TO DO: Give the number of lines below that contain "property", with no other output.

[Excerpts from a dataset]
* * * *

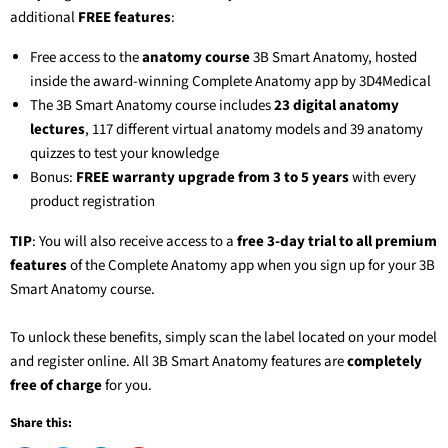
additional
FREE features
:
Free access to the
anatomy course
3B Smart Anatomy
, hosted
inside the award-winning Complete Anatomy app by 3D4Medical
The
3B Smart Anatomy
course includes
23 digital anatomy
lectures
, 117 different virtual anatomy models and 39 anatomy
quizzes to test your knowledge
Bonus:
FREE warranty upgrade from 3 to 5 years
with every
product registration
TIP
: You will also receive access to a
free 3-day trial to all premium
features
of the Complete Anatomy app when you sign up for your
3B
Smart Anatomy
course.
To unlock these benefits, simply scan the label located on your model
and register online. All
3B Smart Anatomy
features are
completely
free of charge
for you.
Share this:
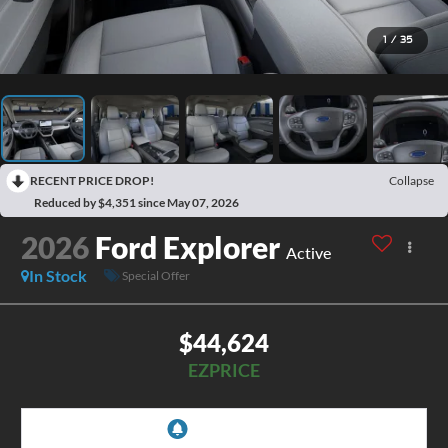
1
/
35
RECENT PRICE DROP!
Collapse
Reduced by $4,351 since May 07, 2026
2026
Ford Explorer
Active
In Stock
Special Offer
$44,624
EZPRICE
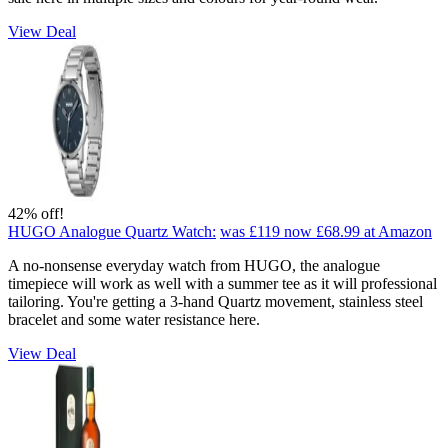
View Deal
42% off!
HUGO Analogue Quartz Watch:
was £119
now £68.99
at Amazon
A no-nonsense everyday watch from HUGO, the analogue
timepiece will work as well with a summer tee as it will professional
tailoring. You're getting a 3-hand Quartz movement, stainless steel
bracelet and some water resistance here.
View Deal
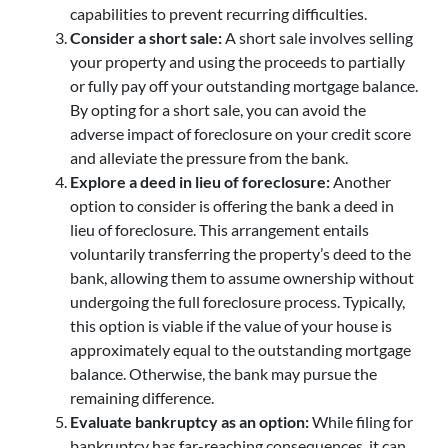
capabilities to prevent recurring difficulties.
Consider a short sale:
A short sale involves selling
your property and using the proceeds to partially
or fully pay off your outstanding mortgage balance.
By opting for a short sale, you can avoid the
adverse impact of foreclosure on your credit score
and alleviate the pressure from the bank.
Explore a deed in lieu of foreclosure:
Another
option to consider is offering the bank a deed in
lieu of foreclosure. This arrangement entails
voluntarily transferring the property’s deed to the
bank, allowing them to assume ownership without
undergoing the full foreclosure process. Typically,
this option is viable if the value of your house is
approximately equal to the outstanding mortgage
balance. Otherwise, the bank may pursue the
remaining difference.
Evaluate bankruptcy as an option:
While filing for
bankruptcy has far-reaching consequences, it can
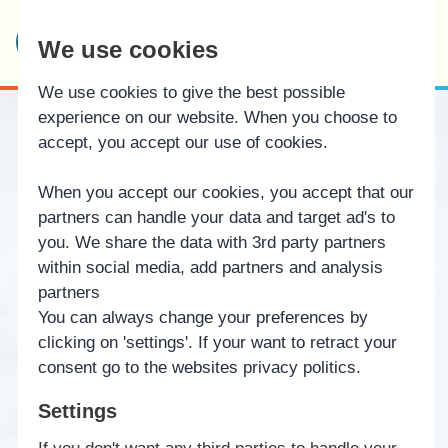
Bindernæs Efterskole
We use cookies
& Fri Fagskole
We use cookies to give the best possible
experience on our website. When you choose to
accept, you accept our use of cookies.
When you accept our cookies, you accept that our
partners can handle your data and target ad's to
you. We share the data with 3rd party partners
within social media, add partners and analysis
partners
You can always change your preferences by
clicking on 'settings'. If your want to retract your
consent go to the websites privacy politics.
Settings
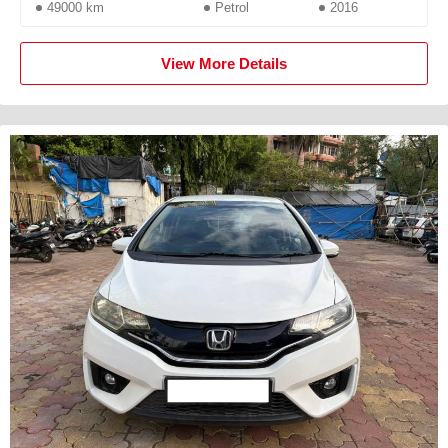
49000 km
Petrol
2016
View More Details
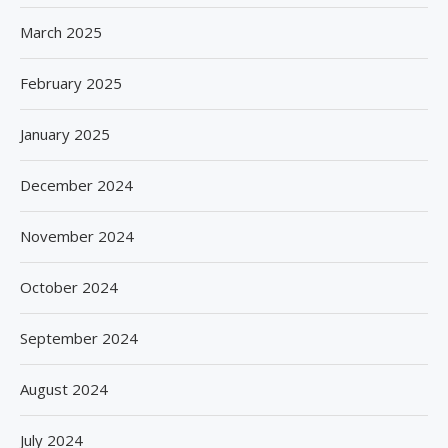
March 2025
February 2025
January 2025
December 2024
November 2024
October 2024
September 2024
August 2024
July 2024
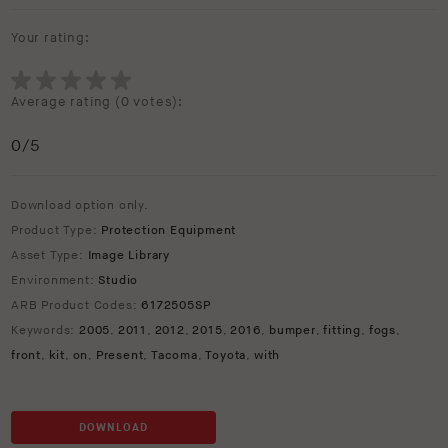
Your rating:
Average rating (
0 votes
):
0
/5
Download option only.
Product Type:
Protection Equipment
Asset Type:
Image Library
Environment:
Studio
ARB Product Codes:
6172505SP
Keywords:
2005
,
2011
,
2012
,
2015
,
2016
,
bumper
,
fitting
,
fogs
,
front
,
kit
,
on
,
Present
,
Tacoma
,
Toyota
,
with
DOWNLOAD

* * * *

EXERCISE SOLUTION: 2